Published on: Monday, March 7, 2022

Today the Supreme Court decided Wooden v. United States, No. 20-5279 (S. Ct. March 7, 2022) soundly tossing out a sentencing enhancement for a Georgia man who was designated a “career criminal” based on his burglary convictions for breaking into a single mini-storage facility and stealing items from 10 separate storage units. Previous coverage available here and here.

Section 924(e) of the Armed Career Criminal Act required the court imposes a 15-year minimum sentence for illegal gun possession if a defendant has three or more prior convictions “committed on occasions different from one another.”

The issue was whether multiple criminal offenses committed in succession as part of a single crime spree occurred on different "occasions" for purposes of sentence enhancements under the Armed Career Criminal Act (ACCA). The Court was unanimous in concluding that a single crime spree is a single "occasion," even if it resulted in multiple convictions, but disagreed about how to get there.

“Wooden’s night of crime is a perfect case in point. His one-after-another-after-another burglary of ten units in a single storage facility occurred on one ‘occasion,’ under a natural construction of that term and consistent with the reason it became part of ACCA” the court wrote.

Courts should consider “a range of circumstances” in deciding whether crimes took place on a single occasion, the Supreme Court wrote. Among them are whether the offenses were close in time, part of an uninterrupted course of conduct and in the same place.

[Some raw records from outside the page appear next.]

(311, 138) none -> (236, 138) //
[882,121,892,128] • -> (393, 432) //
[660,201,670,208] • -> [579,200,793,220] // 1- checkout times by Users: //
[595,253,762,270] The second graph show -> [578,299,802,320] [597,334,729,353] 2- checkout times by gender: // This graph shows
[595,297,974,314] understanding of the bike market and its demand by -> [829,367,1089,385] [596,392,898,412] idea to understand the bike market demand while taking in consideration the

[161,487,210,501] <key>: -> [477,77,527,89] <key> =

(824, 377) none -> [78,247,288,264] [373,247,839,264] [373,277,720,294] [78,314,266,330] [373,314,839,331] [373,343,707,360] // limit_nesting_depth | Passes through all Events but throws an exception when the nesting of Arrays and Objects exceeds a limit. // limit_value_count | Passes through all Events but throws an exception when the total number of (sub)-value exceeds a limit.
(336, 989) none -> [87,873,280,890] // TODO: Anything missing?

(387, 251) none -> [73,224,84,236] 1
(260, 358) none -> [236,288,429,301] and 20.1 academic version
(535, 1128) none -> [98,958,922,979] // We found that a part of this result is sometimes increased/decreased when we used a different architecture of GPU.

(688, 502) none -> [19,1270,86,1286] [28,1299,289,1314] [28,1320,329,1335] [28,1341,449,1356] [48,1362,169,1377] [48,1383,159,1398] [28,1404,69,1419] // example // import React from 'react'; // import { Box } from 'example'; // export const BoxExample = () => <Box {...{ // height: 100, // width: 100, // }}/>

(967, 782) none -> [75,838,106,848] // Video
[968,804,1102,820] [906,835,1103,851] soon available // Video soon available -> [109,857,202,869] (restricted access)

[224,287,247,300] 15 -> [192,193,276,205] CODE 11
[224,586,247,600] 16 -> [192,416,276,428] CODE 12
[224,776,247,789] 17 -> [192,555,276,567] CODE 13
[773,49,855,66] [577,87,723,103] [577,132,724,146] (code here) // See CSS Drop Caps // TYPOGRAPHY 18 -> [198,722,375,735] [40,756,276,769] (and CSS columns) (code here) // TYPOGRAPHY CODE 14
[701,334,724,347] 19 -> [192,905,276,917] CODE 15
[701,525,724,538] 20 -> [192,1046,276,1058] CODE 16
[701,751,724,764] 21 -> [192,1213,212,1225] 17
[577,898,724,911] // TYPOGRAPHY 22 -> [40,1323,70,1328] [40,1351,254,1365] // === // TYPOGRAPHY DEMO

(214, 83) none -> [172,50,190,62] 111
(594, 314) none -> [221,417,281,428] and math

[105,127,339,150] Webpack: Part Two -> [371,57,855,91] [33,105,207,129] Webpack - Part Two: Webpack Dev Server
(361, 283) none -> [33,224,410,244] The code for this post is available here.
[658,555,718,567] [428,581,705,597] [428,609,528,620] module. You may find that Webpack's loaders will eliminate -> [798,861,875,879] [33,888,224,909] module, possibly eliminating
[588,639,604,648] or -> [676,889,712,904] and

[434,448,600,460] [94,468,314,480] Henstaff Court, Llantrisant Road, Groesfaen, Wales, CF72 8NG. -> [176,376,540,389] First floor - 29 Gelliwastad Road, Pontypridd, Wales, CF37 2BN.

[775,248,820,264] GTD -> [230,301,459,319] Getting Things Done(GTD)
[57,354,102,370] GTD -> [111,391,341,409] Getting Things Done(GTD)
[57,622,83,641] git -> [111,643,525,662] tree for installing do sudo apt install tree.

The government's interpretation of the law "can make someone a career offender in the space of a minute" and  the high court has in the past interpreted the word 'occasion' "to encompass multiple, temporally discrete offenses."

Federal prosecutors had initially requested a 21-month sentence but later argued that Mr. Wooden was a career criminal under the ACCA, saying each burglary charge counted as an occasion. Mr. Wooden was sentenced to 15 and a half years in prison on the gun charge by the trial court — about 14 years longer than the guidelines sentence had he not been subject to the statute.